**Task description:** Write out the text lines from every row below word for word, keeping their order. Leave the pictures out.

Stored data entries:
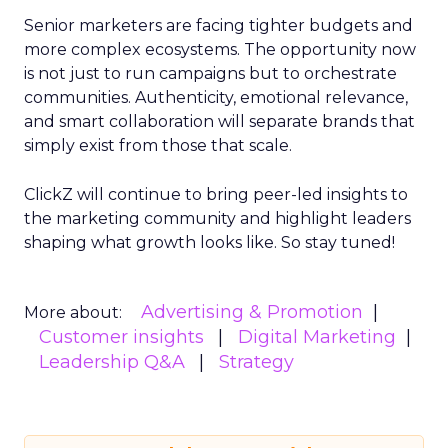
Senior marketers are facing tighter budgets and
more complex ecosystems. The opportunity now
is not just to run campaigns but to orchestrate
communities. Authenticity, emotional relevance,
and smart collaboration will separate brands that
simply exist from those that scale.
ClickZ will continue to bring peer-led insights to
the marketing community and highlight leaders
shaping what growth looks like. So stay tuned!
Advertising & Promotion
More about:
Customer insights
Digital Marketing
Leadership Q&A
Strategy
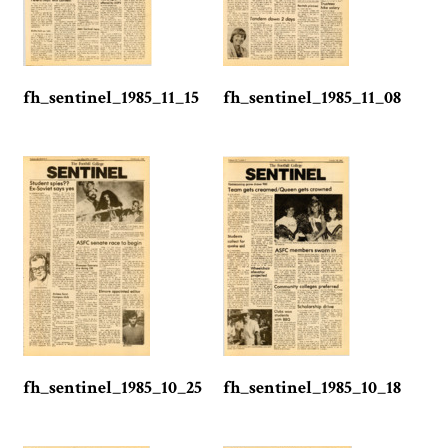
fh_sentinel_1985_11_15
fh_sentinel_1985_11_08
fh_sentinel_1985_10_25
fh_sentinel_1985_10_18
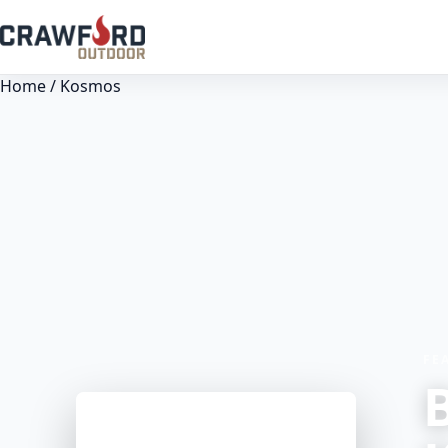
Home
/ Kosmos
FE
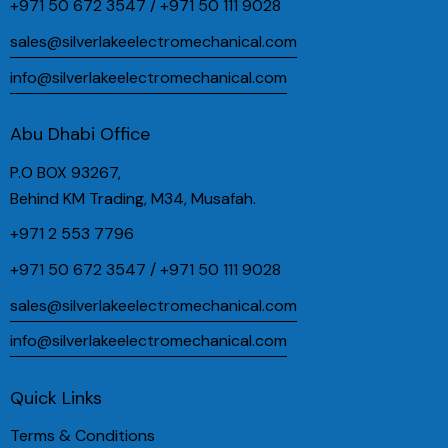
+971 50 672 3547 / +971 50 111 9028
sales@silverlakeelectromechanical.com
info@silverlakeelectromechanical.com
Abu Dhabi Office
P.O BOX 93267,
Behind KM Trading, M34, Musafah.
+971 2 553 7796
+971 50 672 3547 / +971 50 111 9028
sales@silverlakeelectromechanical.com
info@silverlakeelectromechanical.com
Quick Links
Terms & Conditions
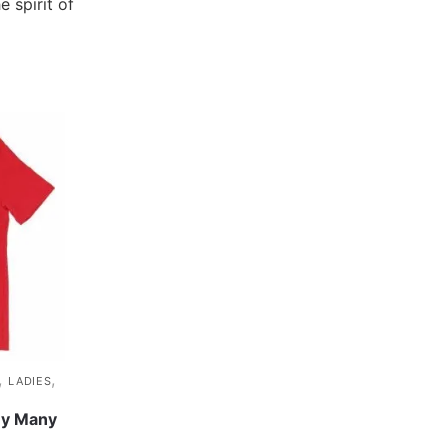
e spirit of
,
,
LADIES
y Many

**Answer area:**
Senior marketers are facing tighter budgets and
more complex ecosystems. The opportunity now
is not just to run campaigns but to orchestrate
communities. Authenticity, emotional relevance,
and smart collaboration will separate brands that
simply exist from those that scale.
ClickZ will continue to bring peer-led insights to
the marketing community and highlight leaders
shaping what growth looks like. So stay tuned!
Advertising & Promotion
More about:
Customer insights
Digital Marketing
Leadership Q&A
Strategy
fh_sentinel_1985_11_15
fh_sentinel_1985_11_08
fh_sentinel_1985_10_25
fh_sentinel_1985_10_18
Home
/ Kosmos
FE
+971 50 672 3547 / +971 50 111 9028
sales@silverlakeelectromechanical.com
info@silverlakeelectromechanical.com
Abu Dhabi Office
P.O BOX 93267,
Behind KM Trading, M34, Musafah.
+971 2 553 7796
+971 50 672 3547 / +971 50 111 9028
sales@silverlakeelectromechanical.com
info@silverlakeelectromechanical.com
Quick Links
Terms & Conditions
e spirit of
,
,
LADIES
y Many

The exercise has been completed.